Dr. Joanne (Joe) Hill-Kittle was appointed as the Deputy Director for NASA Goddard’s Engineering and Technology Directorate (ETD) in May of 2021 following a 3-month detail. Joe’s responsibilities include developing and executing the ETD strategy to enable missions and instruments that will answer the far-reaching science questions of the future. In FY21/FY22 Joe overhauled the funding process for ETD’s technical capabilities to provide a sustainable operations and maintenance budget. Joe is excited to be leading the implementation of a Digital Engineering strategy to increase efficiency and agility of the organization and to partner more effectively with the commercial landscape. She is also the Senior Champion for the Asian American and Native Hawaiian and Pacific Islander Employee Resource Group and is committed to increasing diversity, equity, inclusion and accessibility in ETD and across NASA.
From Nov 2018-May 2021, Joe served as the Acting Deputy Director for Institutions, Programs, and Business Management and the Deputy Director for the Sciences and Exploration Directorate (SED). Her responsibilities included business development and budget management, and she served on the Center Institutional Operations Council. She has more than 20 years of scientific and engineering experience including complete mission life cycle, combined with state-of-the-art technology development, from proof of concept to flight design, fabrication and assembly, and environmental testing, calibration, and on-orbit operations.

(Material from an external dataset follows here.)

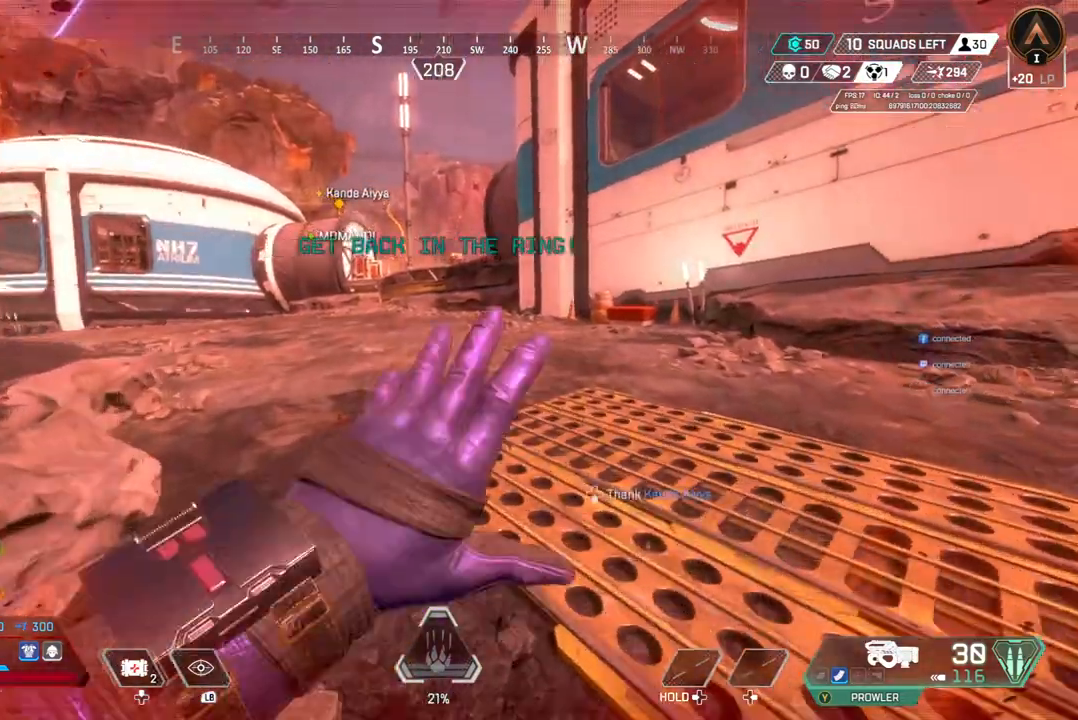
{"buttons": [], "left_stick": "center", "right_stick": "center", "events": []}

Joe’s research background is in space instrumentation including X-ray polarimeters, X-ray detector systems, and X-ray optics. She was the Instrument Scientist for the X-ray Telescope on the Neil Gehrels Swift Observatory that successfully launched in 2004 and is still detecting gamma-ray bursts today. Following this passion for building instrumentation to answer scientific questions, she joined the X-ray Astrophysics laboratory at NASA’s Goddard Space Flight Center in July 2005. Joe worked closely with scientists and engineers leading the development of a new technology for measuring X-ray polarization, which can provide insight into the extreme environment around black holes.
Prior to joining the NASA, Joe served as a Senior Research Scientist at Universities Space Research Association, and a Research Associate at Penn State University. She received her Degree and Doctorate, from the University of Leicester in the United Kingdom.